→ **Work instructions**
Find every line in the records that contains the string "label", and copy each of those lines in full.

____________________

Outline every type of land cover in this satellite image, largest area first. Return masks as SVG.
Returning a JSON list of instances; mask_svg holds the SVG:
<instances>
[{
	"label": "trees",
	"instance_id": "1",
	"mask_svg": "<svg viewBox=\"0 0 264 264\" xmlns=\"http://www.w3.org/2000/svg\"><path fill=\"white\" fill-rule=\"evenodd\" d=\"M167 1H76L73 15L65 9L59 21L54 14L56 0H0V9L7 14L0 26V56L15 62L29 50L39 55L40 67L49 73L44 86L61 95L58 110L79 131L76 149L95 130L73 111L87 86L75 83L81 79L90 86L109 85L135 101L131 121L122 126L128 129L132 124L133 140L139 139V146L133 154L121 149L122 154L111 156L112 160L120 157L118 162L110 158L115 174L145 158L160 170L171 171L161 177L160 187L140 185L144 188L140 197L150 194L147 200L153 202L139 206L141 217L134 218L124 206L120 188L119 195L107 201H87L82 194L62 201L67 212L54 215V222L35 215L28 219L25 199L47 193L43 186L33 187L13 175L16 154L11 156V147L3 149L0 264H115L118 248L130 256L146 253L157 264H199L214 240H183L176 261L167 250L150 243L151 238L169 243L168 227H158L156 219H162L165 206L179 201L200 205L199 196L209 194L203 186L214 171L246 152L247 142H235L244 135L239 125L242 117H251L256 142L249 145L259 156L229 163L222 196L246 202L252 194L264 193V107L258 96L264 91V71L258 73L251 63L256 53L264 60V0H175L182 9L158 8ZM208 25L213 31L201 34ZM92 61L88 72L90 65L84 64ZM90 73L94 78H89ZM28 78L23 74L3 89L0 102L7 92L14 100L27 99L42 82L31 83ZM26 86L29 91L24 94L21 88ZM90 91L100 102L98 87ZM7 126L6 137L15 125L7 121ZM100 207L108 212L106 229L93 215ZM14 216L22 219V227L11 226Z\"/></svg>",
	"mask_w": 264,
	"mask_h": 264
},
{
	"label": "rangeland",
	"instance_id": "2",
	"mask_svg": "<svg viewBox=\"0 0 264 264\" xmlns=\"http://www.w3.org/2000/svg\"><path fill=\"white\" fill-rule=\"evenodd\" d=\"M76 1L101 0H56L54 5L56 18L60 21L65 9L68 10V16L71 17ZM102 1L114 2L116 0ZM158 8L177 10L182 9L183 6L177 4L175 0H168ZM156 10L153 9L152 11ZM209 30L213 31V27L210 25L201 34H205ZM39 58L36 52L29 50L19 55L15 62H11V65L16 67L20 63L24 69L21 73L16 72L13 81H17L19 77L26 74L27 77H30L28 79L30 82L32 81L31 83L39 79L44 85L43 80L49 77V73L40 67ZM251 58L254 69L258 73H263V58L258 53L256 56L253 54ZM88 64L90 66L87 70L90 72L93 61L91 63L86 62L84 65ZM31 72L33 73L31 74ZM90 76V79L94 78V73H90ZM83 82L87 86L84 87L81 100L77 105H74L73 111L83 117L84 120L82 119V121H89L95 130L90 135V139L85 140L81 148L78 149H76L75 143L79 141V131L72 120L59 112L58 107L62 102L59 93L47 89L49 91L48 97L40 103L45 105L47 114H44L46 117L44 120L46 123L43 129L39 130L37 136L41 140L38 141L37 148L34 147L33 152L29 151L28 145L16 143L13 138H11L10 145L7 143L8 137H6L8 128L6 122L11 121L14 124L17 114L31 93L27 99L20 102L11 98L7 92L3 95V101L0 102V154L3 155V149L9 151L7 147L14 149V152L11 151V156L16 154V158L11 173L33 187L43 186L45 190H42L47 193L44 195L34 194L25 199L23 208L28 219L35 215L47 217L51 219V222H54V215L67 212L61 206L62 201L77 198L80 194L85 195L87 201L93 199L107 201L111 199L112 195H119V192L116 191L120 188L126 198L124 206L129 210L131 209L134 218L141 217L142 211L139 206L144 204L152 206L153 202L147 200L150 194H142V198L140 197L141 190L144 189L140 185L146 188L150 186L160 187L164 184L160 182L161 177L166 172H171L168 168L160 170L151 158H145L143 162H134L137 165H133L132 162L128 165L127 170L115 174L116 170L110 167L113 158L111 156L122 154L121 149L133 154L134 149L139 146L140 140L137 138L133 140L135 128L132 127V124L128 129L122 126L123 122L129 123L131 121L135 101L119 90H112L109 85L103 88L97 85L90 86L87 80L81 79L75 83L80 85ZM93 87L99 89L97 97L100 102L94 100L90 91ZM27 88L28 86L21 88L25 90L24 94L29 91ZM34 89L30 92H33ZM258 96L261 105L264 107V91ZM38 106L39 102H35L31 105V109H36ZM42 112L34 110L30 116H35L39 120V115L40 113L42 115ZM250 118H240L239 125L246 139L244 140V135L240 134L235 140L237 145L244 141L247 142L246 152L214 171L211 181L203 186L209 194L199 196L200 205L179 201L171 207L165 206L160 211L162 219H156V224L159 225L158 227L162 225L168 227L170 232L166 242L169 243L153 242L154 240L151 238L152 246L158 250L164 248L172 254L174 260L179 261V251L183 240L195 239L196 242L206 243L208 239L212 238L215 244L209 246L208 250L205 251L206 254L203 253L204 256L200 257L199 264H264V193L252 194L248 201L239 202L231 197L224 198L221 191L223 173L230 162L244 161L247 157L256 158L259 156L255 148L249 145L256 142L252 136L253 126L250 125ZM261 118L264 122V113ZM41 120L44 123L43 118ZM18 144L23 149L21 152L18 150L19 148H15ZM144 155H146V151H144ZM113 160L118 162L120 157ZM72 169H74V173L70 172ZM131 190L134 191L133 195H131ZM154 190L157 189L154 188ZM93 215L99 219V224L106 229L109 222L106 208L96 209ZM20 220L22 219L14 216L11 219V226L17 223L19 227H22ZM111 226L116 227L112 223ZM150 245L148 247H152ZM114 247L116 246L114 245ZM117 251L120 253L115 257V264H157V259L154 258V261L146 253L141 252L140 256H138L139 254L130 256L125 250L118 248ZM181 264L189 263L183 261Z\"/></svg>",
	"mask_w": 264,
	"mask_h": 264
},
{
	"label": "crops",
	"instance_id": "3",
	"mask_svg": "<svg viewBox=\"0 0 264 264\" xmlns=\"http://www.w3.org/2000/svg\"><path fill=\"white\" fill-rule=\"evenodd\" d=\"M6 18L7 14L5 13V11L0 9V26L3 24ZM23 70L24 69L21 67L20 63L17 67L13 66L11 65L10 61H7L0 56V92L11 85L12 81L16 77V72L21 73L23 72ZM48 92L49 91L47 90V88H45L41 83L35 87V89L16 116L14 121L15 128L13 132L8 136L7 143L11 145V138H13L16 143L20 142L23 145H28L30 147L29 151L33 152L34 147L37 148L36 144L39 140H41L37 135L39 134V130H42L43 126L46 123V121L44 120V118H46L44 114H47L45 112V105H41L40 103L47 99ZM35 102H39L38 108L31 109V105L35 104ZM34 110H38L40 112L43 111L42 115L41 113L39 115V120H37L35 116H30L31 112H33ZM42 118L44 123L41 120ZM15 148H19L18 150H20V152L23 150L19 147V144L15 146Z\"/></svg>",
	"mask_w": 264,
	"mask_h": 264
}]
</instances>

____________________

→ **The response**
	"label": "trees",
	"label": "rangeland",
	"label": "crops",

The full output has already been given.